=== Records for this task ===

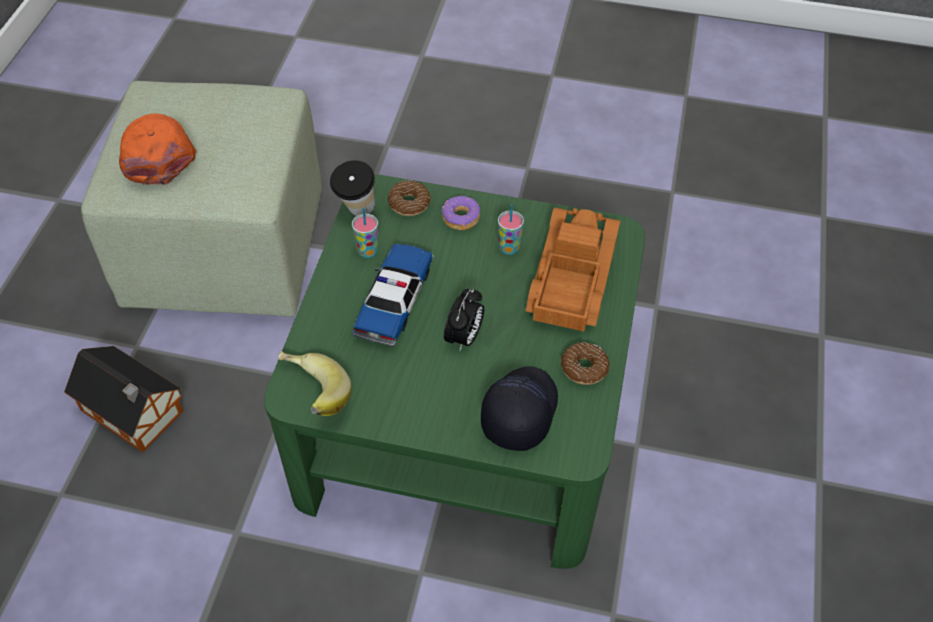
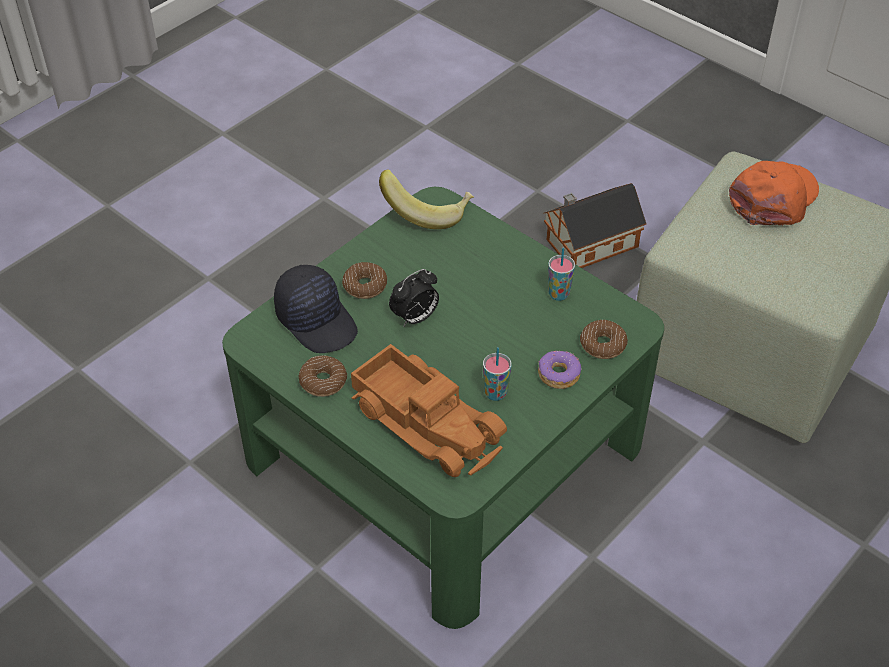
camera: 120 degrees right, 5 degrees down
(156, 153) = (774, 198): orange cap -> orange cap turned 60 degrees counterclockwise
(357, 213) = (612, 303): cup -> none
(395, 300) = (488, 291): toy car -> none
(449, 396) = (365, 286): none -> donut
(464, 338) = (415, 318): alarm clock -> alarm clock turned 90 degrees counterclockwise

=== Problem description ===
Here the answer is the exact run of lines above, from the line with "(156, 153) = (774, 198): orange" down to the last, and nothing else.

=== Result ===
(156, 153) = (774, 198): orange cap -> orange cap turned 60 degrees counterclockwise
(357, 213) = (612, 303): cup -> none
(395, 300) = (488, 291): toy car -> none
(449, 396) = (365, 286): none -> donut
(464, 338) = (415, 318): alarm clock -> alarm clock turned 90 degrees counterclockwise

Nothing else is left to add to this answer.